Mr. Wurie was eventually convicted and sentenced to 262 months — (21 years, 10 months) — in prison. The U.S. Court of Appeals for the First Circuit (primarily the New England states), however, overturned Mr. Wurie’s conviction because it was based on an unconstitutional search of his cellphone. The U.S. Supreme Court’s ruling in U.S. vs.Wurie upholds the decision of the U.S. Court of Appeals.

Question: How sensitive is the Supreme Court’s ruling to the public’s use of cellphones, and digital equipment generally?

The consensus is clear: The Court’s ruling, nearly all commentators agree, is completely, and appropriately, sensitive to the public’s use of digital equipment and practices.

Ninety percent of Americans have a cellphone. Smartphones, the Court notes, have the capacity to hold thousands of items of information of all kinds, and people use that capacity to carry in their phones “everything.”

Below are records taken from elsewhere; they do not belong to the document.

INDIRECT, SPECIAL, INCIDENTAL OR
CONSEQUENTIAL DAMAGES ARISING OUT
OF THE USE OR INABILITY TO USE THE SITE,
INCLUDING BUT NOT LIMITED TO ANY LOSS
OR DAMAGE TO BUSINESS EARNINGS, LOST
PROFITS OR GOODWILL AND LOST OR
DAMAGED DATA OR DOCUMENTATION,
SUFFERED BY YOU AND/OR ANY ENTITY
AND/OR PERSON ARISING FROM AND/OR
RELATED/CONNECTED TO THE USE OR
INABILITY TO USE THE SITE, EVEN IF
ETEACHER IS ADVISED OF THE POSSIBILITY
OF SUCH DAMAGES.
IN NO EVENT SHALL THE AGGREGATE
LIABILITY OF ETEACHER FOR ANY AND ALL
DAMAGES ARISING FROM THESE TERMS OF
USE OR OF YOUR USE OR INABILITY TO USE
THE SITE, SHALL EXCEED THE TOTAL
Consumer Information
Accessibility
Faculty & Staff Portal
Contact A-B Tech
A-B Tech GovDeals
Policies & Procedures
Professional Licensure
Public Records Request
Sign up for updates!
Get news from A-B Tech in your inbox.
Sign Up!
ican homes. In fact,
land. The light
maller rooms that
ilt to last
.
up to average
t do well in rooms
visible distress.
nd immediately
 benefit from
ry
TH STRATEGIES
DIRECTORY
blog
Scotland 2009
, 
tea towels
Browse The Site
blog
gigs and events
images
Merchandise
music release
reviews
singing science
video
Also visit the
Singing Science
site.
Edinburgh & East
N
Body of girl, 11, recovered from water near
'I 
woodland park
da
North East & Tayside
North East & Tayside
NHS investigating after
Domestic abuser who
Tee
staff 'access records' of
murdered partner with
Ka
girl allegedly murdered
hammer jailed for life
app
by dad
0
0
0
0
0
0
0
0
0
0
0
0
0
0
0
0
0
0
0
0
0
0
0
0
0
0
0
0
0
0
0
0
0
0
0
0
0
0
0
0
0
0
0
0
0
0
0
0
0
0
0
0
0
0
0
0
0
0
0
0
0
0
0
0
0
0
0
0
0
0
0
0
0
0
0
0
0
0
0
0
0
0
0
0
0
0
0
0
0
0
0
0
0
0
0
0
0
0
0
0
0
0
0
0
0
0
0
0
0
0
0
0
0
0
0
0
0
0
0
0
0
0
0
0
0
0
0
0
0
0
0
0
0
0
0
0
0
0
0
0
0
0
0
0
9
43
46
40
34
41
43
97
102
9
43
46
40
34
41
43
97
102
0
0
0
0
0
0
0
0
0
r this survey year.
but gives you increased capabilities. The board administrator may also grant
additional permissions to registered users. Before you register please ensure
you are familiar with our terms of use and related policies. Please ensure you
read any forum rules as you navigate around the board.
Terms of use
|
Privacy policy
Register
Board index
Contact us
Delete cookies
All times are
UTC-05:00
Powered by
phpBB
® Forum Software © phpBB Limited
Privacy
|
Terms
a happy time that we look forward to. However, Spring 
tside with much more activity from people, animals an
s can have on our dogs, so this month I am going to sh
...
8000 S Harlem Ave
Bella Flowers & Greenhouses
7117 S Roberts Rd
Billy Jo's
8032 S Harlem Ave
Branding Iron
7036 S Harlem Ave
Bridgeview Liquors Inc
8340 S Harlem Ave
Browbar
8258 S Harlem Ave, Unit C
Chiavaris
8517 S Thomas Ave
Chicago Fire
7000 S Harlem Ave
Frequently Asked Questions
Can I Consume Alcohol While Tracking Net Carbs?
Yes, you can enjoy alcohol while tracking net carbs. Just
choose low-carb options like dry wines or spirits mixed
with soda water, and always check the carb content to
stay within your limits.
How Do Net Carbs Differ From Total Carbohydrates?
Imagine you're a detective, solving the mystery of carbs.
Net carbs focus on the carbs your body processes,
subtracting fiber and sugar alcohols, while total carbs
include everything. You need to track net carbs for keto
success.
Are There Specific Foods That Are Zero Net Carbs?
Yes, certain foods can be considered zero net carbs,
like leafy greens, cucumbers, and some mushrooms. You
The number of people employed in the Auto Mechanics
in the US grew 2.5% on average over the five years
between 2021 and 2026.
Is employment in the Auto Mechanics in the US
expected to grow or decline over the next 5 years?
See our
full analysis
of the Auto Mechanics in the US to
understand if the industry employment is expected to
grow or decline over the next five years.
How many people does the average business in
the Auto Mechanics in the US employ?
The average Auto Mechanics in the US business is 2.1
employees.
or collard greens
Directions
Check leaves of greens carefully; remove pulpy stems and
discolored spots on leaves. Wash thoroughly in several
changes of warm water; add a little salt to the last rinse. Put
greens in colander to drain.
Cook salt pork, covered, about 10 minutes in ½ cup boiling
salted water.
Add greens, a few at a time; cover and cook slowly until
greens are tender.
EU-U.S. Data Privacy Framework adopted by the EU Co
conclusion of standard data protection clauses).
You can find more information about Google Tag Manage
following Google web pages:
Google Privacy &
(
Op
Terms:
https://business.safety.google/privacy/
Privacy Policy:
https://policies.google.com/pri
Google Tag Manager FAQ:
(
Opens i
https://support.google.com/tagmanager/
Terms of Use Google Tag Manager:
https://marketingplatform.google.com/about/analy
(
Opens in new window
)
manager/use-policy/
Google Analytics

The Court’s opinion mentions one survey that found 75 percent of cell- and smartphone users have their phones within a 5-foot reach most of the day and night. Twelve percent said they keep their phones handy even when they shower.

Most commentators say that the Court’s decision, on a 9-0 unanimous vote, and its written opinion constitute a straightforward, nontechnical ruling, accessible in its meaning to the legal profession, law enforcement, and the public.

It is the first U.S. Supreme Court ruling on privacy in the digital age, and its impact is expected to extend — directly and indirectly — well beyond cellphones and smartphones to the public’s use generally of digital equipment and practices.